I remember as a youngster, with dreams of being an All-State Football player, writing to Darryl Royal who was the coach of the University of Texas football team, for training regimens.
I had read his book on football, and another by the baseball coach of the University of Minnesota, Dick Siebert, I believe, and I practiced those drills often as a boy dreaming of the "Bigs".
But then life intervened , and we leap forward a decade or two, when I found a book called Mega Brain by Michael Hutchinson, and I really got involved in self help. The book actually recommended a number of technologies that are viable for a number of issues, like Alph-Theta EEG biofeedback for alcoholism, and ADD/ADHD, and epilepsy, and Open Focus biofeedback, sound and light therapy, binaural beat for brain synchrony, Anna Wise and the Awakened Mind, Hemi-Synch from the Monroe Institute, for example. I am familiar with AA, and NA, and Adult Child of Alcoholic Parents, for example, which are self help movements which have changed lives.
But "MegaBrain" was marketed in a way which implied that by using it, one might become somehow "greater than, or better than" ones peers and I bought into that, which is mistake.
Self help tools have value, if for no other reason than the search, the attempt to break out of old routines and habits, but they will not make you superior.

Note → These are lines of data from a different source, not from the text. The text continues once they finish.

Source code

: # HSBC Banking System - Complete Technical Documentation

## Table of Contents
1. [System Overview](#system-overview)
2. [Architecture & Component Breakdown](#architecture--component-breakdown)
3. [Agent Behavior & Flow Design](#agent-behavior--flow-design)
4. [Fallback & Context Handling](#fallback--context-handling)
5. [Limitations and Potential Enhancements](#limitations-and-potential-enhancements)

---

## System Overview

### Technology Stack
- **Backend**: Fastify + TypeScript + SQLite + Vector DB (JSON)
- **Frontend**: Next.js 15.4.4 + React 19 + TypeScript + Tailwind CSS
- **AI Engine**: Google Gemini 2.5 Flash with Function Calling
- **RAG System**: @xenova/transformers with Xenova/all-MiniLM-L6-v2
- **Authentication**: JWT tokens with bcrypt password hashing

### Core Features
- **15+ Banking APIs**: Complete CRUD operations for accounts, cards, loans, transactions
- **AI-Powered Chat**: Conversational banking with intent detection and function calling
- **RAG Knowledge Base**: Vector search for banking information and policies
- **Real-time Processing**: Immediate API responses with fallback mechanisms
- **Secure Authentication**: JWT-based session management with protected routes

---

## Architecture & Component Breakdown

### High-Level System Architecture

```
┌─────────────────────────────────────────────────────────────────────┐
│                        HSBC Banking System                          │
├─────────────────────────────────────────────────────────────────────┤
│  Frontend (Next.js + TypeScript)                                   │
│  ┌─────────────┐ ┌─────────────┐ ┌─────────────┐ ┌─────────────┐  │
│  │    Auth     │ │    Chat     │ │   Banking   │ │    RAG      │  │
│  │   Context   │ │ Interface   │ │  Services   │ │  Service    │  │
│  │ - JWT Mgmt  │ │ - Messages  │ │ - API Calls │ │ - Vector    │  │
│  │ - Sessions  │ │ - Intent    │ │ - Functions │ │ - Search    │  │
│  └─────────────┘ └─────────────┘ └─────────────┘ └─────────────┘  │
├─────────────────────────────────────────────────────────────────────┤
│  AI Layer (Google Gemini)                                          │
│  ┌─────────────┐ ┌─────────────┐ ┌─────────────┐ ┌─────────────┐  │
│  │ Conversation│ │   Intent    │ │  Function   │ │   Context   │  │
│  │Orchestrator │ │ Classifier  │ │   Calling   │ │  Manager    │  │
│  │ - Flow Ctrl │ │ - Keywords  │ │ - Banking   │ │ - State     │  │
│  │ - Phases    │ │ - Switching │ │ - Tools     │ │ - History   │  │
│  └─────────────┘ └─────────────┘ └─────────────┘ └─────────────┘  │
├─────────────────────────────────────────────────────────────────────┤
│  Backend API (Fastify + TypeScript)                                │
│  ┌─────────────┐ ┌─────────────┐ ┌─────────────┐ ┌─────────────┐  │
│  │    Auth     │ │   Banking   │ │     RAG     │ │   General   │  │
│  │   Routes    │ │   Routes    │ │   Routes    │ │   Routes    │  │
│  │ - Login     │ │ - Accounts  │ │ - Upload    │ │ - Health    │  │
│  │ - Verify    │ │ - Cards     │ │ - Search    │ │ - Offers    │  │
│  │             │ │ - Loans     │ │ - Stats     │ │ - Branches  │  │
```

I believe that getting experience with self help tools provides confidence and comfort in non-traditional realms.
For example, after eight years of study of Chi Gong, I am comfortable with simply feeling good, when I thought that I would soon be levitating.
I am very confident that I am healthier as a result of that study, which is good for my children, but the world need not fear my taking over, or battling Zeus with lightening bolts.
Now there are, it seems, thousands of self help books and websites and tools, and there is no way I am going to attempt to evaluate or recommend all of them, but I will recommend some that I have tried.
Some things are both waves and particles. . .at the same time.
Electrons simply disappear . . . all the time.
If the universe is this wild and unpredictable, so full of possibility, why are your thoughts about your own life so limited?
The physicist Niels Bohr asked, "How can an electron move from A to B, and never go in between?" Maybe the answer is within.
This tool is amazing. I have used it personally since 2001, and love it, and I have used it with hundreds of Anger Management and domestic violence clients in that time and it really helps folks get a handle on how thinking impacts physiology and how fast that happens.
I would rate this one 100%. Golfers use it to relax also.
This is another wonderful tool. Clients have to travel through the kingdom accomplishing some chores of various kinds utilizing their heart rate variability coherence and galvanic skin response. Don't worry, if you can breath regularly, this is easy to do.